Daily dispatches from the front published in the newspaper painted a picture of a deteriorating situation. I feared I would never see my husband again. On January 26, 1885, General Gordon, having been betrayed by his Egyptian lieutenant, set out for the Austrian consulate in Khartoum. He was recognized in the street and shot dead. Mahdi’s followers cut off his head, mounted it on a pike, and paraded it through the streets to cheering crowds celebrating their defeat of the British. On the same day, I received a telegram that informed me my husband had been with Gordon during his final attempt at escape and had shared his fate.

Father had given me away on December 21, 1885. Now, six weeks later I was a pregnant young widow, bereft and emotionally adrift.

I gave birth to Robert Knox Fletcher on September 21, 1886.
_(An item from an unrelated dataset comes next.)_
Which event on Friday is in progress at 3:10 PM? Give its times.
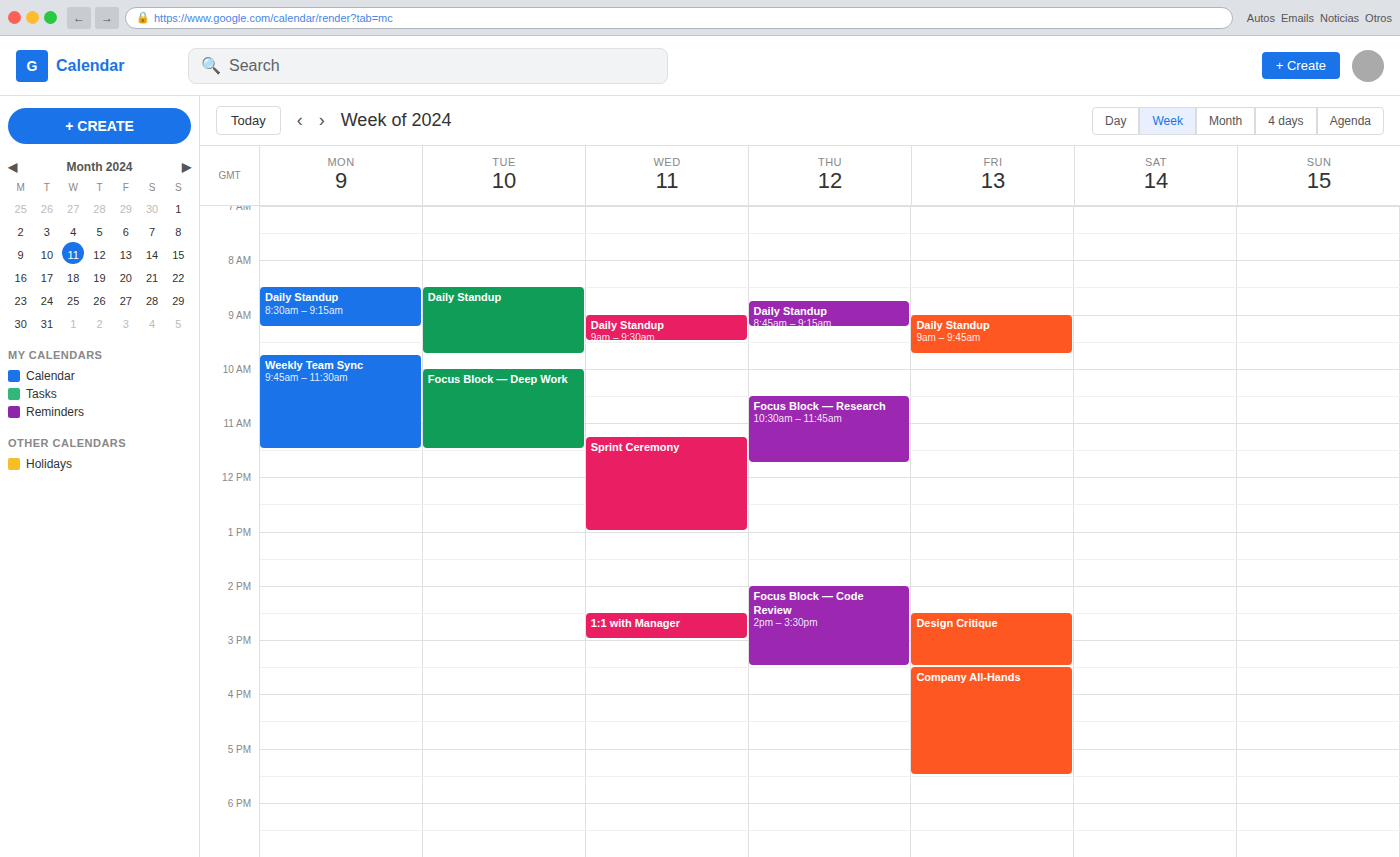
"Design Critique", 2:30 PM to 3:30 PMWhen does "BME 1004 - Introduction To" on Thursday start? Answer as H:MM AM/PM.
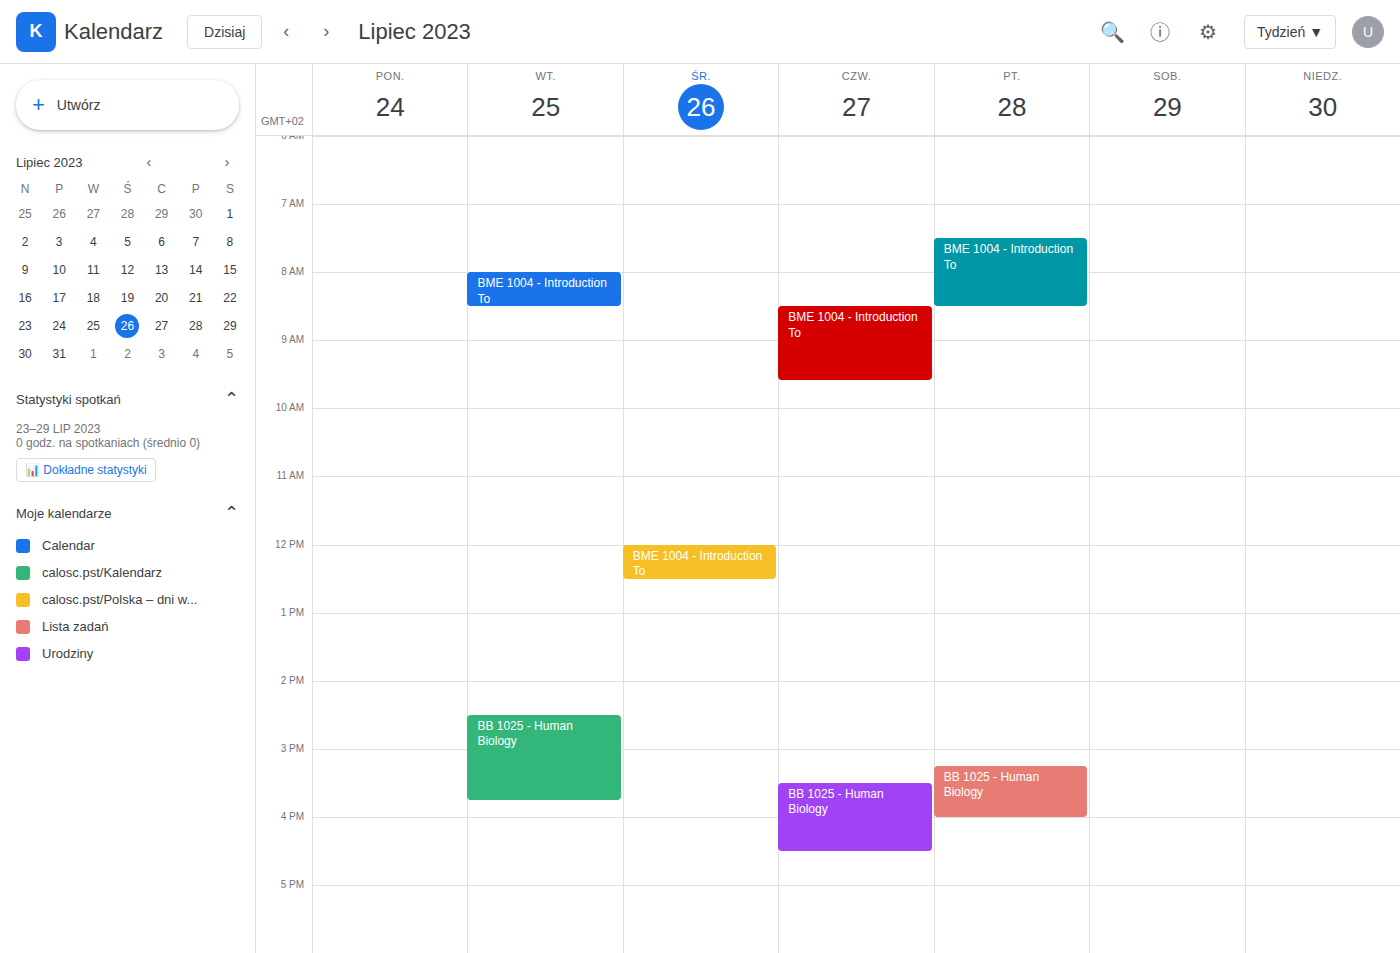
8:30 AM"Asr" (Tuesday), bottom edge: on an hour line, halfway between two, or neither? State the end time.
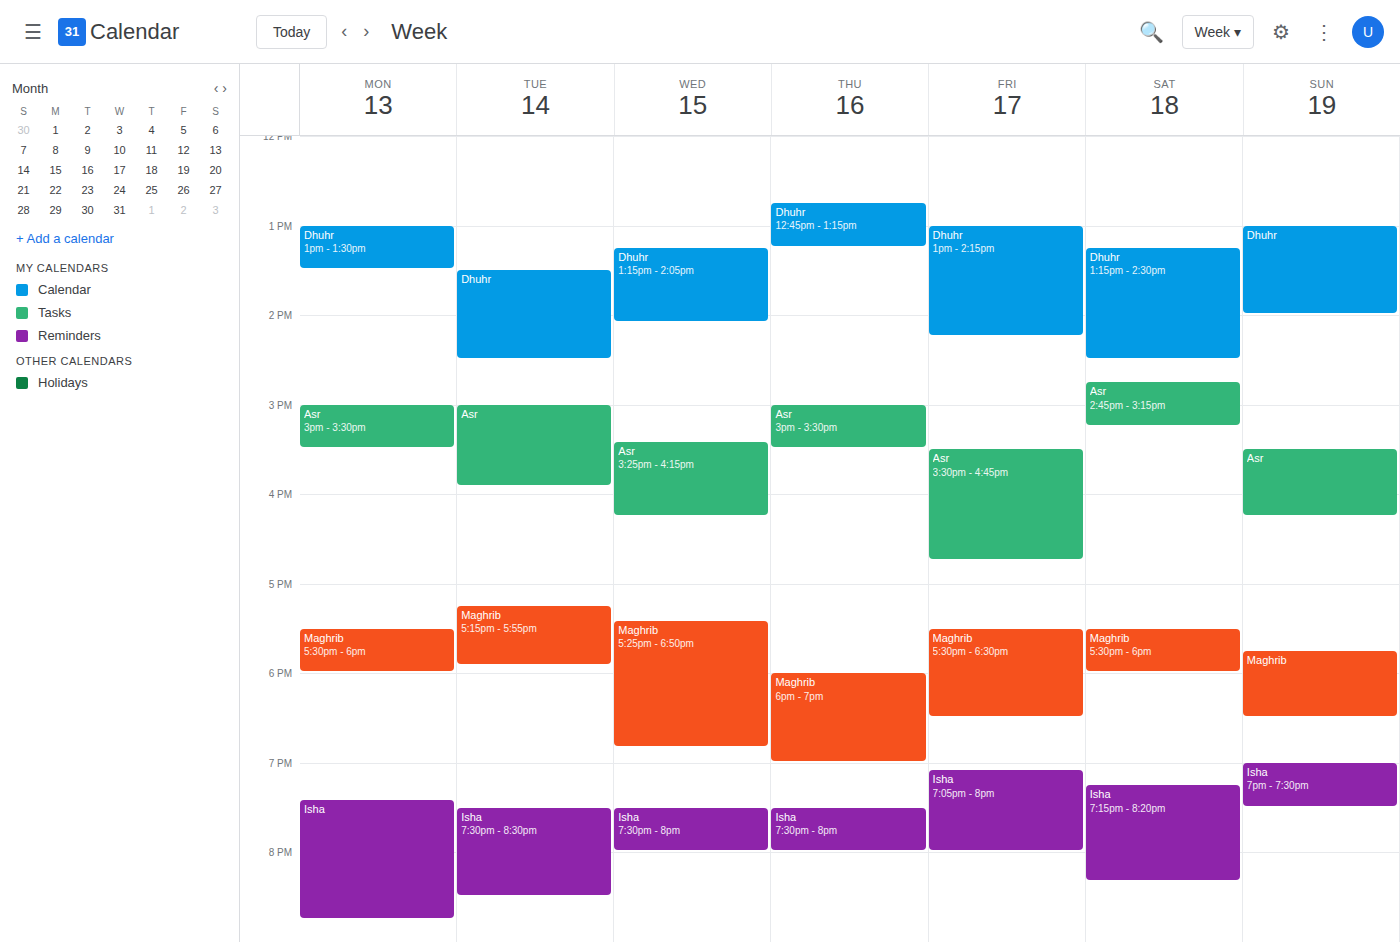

My late husband left me with a small amount of money in equities worth ₤1500. Also, my own father sent me a regular stipend, and so my son and I were not in want. Young Robert’s needs left little time for grieving, and soon he had filled the void in me left by the death of his father whom I barely knew, and whom he would never know at all.

            Independent means gave me choices. With the hope of being able to apply some of what I had learned from Dr. Bell, I became a detective auxiliary, a position with no pay at Scotland Yard under the authority of Sir Neville Macready.

            For the sum of ₤18 per year, I was able to hire a nanny for Robert, which freed me from having to remain confined to our flat around the clock. On most days I spent, first an hour or two, and later four or more hours each day at the Yard. My auxiliary work consisted of helping old people across the street, questioning loiterers in the park, and looking for lost children and girls.

When he was seven, Robert entered the Fleet Road board school, an institution with a high reputation for turning out scholarship students. He remained at Fleet Road until he was eleven, at which time he was old enough to enroll in the Abingdon School.

One day in 1893, after a few years of  embryonic police work had grown quite tedious, I opened the front door and there stood my old friend Sergeant Thomas Dundas, an Edinburgh policeman whom I had met while studying scientific detection in Dr. Bell’s laboratory.

            “Miss Delacroix?”

            “Sergeant Dundas,” I exclaimed. “What brings you so far out of your jurisdiction today?”

“It’s now Detective Inspector Dundas of the Metropolitan Police,” he said. “I saw your name on a roster of the Criminal Investigation Department. We are colleagues of a sort, Miss Delacroix.”

            “I’m a widow, Inspector, and it’s Mrs. Amy Elizabeth Fletcher now. My position is a rather lowly one, I’m afraid. What is it I can do for you today?”

“I’m investigating a puzzling crime. During a visit to Edinburgh to discuss it, I had the privilege of meeting an old mentor of yours, Dr. Conan Doyle.”

“Yes, indeed,” I said. “Not the impecunious young surgeon anymore, is he?”

“I was there to discuss this perplexing case with Dr. Joseph Bell. I met Doyle at his office. They both mentioned your name and said you were living in London. It seems you were a brilliant student of their work in criminal detection. They both suggested I look you up when I got back. So, here I am. I do hope I am not intruding.”